Retired potato farmer looks back on a lifetime’s harvest
FORT FAIRFIELD, Maine — As Aroostook County’s potato harvest gets into full swing, this year, 85-year-old Bernard Webb of Fort Fairfield is not digging up any potatoes for the first time in his long farming career.
Webb said that his age, carpal tunnel, and a shortage of labor all factored into his decision not to plant a few acres of potatoes this year.
“I was going to plant some potatoes. It was my health and the labor,” said Webb, who was among the few small farmers still relying on temporary workers to hand pick potatoes.
As many businesses looking for both temporary and year-round employees know, good workers are hard to find.
“It’s getting hard to get help. It used to be a lot easier. A lot of the people had jobs and were always looking for some extra money,” Webb said. “Most everybody I know that owns a farm has problems with labor.”
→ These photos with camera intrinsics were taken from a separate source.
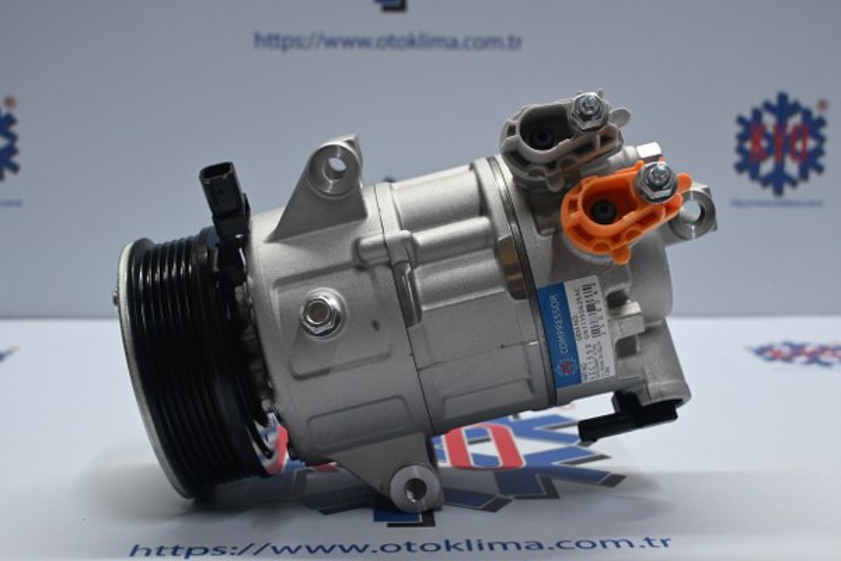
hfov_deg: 40.0
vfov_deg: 27.3
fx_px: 1156
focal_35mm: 50
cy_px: 280
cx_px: 420
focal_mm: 33
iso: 1400
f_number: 5
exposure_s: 1/125
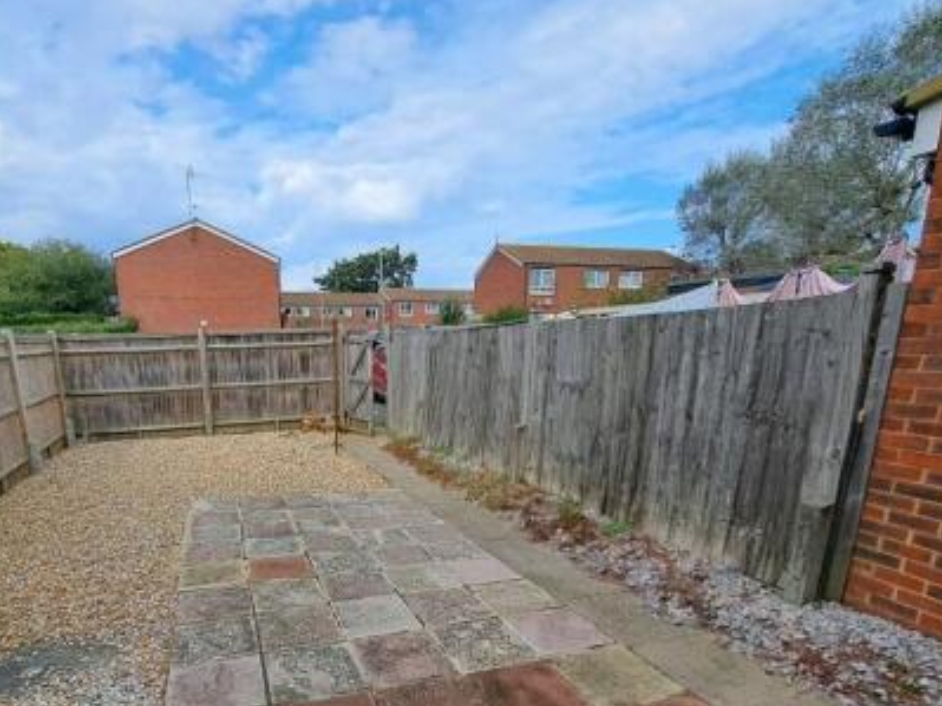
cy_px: 471
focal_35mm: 19
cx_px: 377
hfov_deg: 83.6
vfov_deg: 66.8
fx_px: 517
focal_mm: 1.74
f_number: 2.2
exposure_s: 1/902
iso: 50
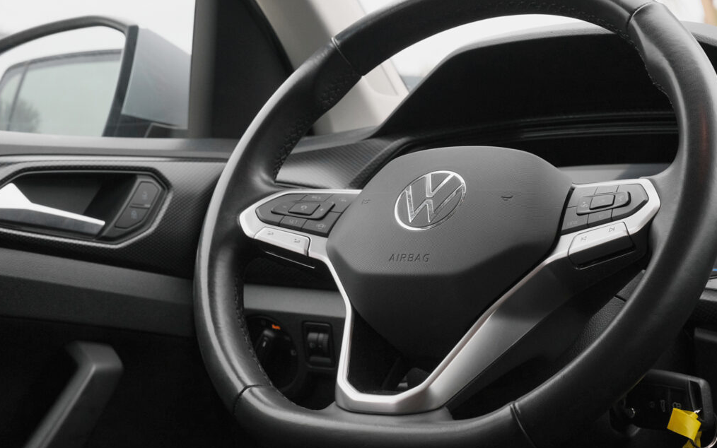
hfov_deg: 29.4
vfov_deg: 18.6
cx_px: 357
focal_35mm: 70
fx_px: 1368
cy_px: 218
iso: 2000
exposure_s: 1/100
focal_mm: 45
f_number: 8
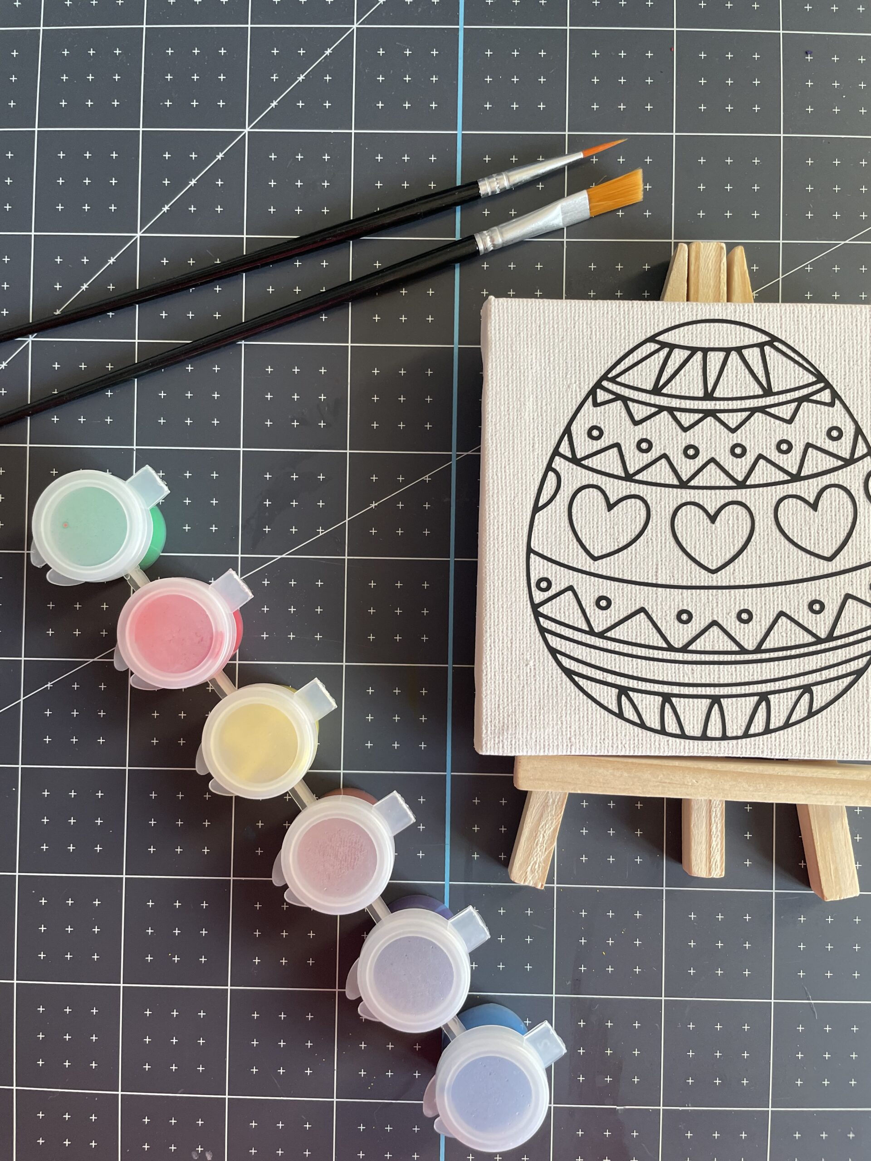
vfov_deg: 67.3
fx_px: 872
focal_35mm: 26
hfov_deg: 53.1
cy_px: 580
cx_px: 436
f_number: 1.6
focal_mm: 4.2
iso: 125
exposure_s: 1/101
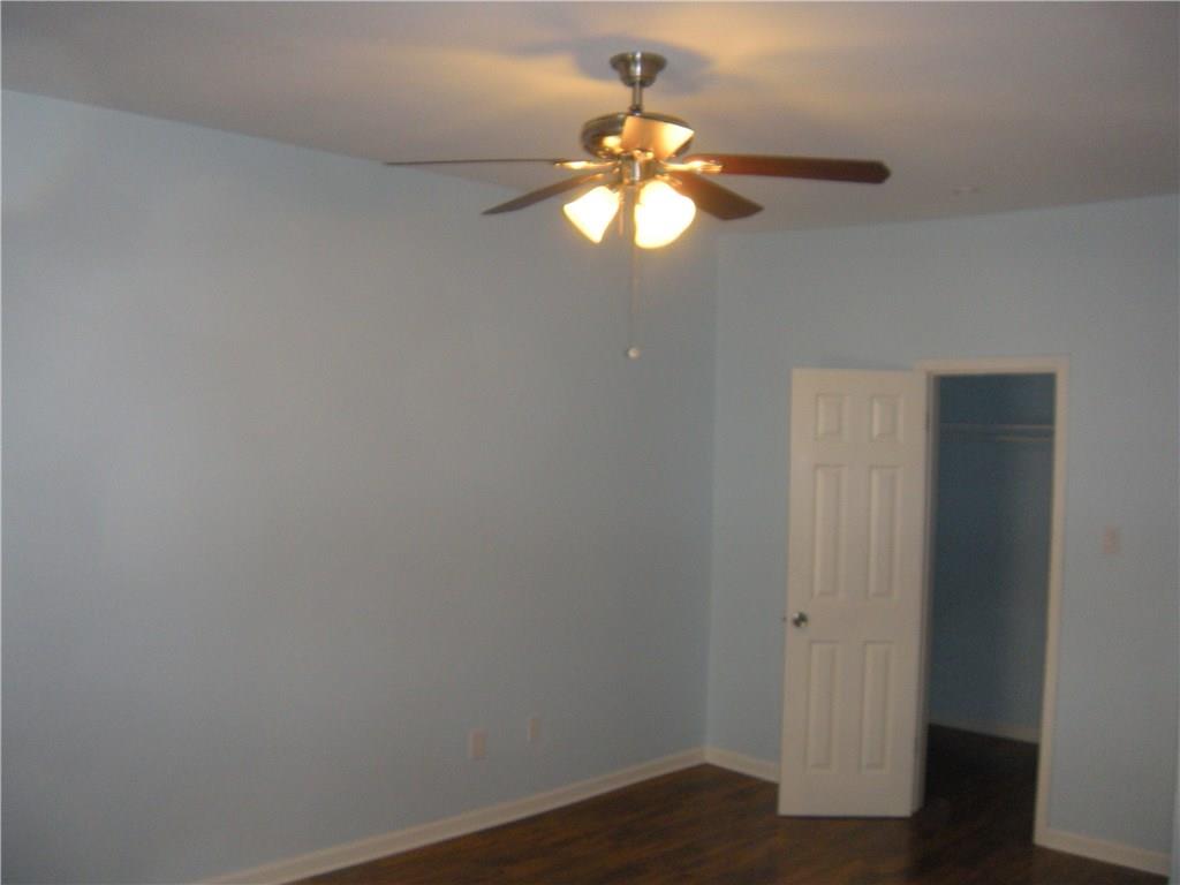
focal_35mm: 35
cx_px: 590
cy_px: 442
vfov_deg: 40.7
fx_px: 1193
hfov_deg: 52.6
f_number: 3.8
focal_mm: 5.9
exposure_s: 1/53.3
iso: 200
While Webb is no longer farming himself, he has a bird’s eye view of the region’s potato economy from his home on Route 1A, across the road from the Cavendish Agri-Services fertilizer depot.
Webb grew up working on his family farm with horses and small tractors during the peak of Aroostook County’s potato empire. After serving in the Army in the 1950s and getting married to a Canadian lady, he struck out on his own to farm, raise seed and fresh market potatoes, first on rented land and then at his current property, which he bought in 1962.
“It was not that easy to get a place then,” Webb said.
Webb raised Kennebec, Katahdin and other potato varieties on 70 acres for more than four decades, relying on he and his late wife’s six kids and legions of seasonal workers each fall. More recently, he was among the few farmers growing Green Mountain potatoes, a tasty variety that’s hard to grow due to bruising and blight susceptibility.
“Back when I had 70 acres, we’d have 30 or 40 people. The last day we finished up, we’d have a big party with a bonfire. The kids liked that.”
Unlike many other farmers of his generation, Webb managed to avoid going broke or losing his land during the farm crisis of the 1980s.
“Up and down this road, there were a lot of farmers that lost their land. I went to the auctions. It was a sad deal.”
Following his father’s strategy, Webb tried to avoid purchases that would leave him with a lot of debt. “There were a lot of things I needed, but I got by without it.”
And while many years were bad or marginal for farm income, the years with good prices helped even out those fluctuations.
“You could drive up and down the road here and tell what year the potatoes had a good price because [you’d see] new equipment and new cars sitting in their dooryard.”
Webb eventually sold most of his land, while still raising a few acres of fresh market potatoes up until last year. His sister still lives on the original family homestead on the Fort Road while renting out some 150 acres, and Webb keeps in touch with all the folks he worked with over the years.
“Somebody asked me the other day if I would do it all over again, and I said, ‘Yes, I would.’ I enjoyed it. I met a lot of people and I had people who liked buying from a small farmer.”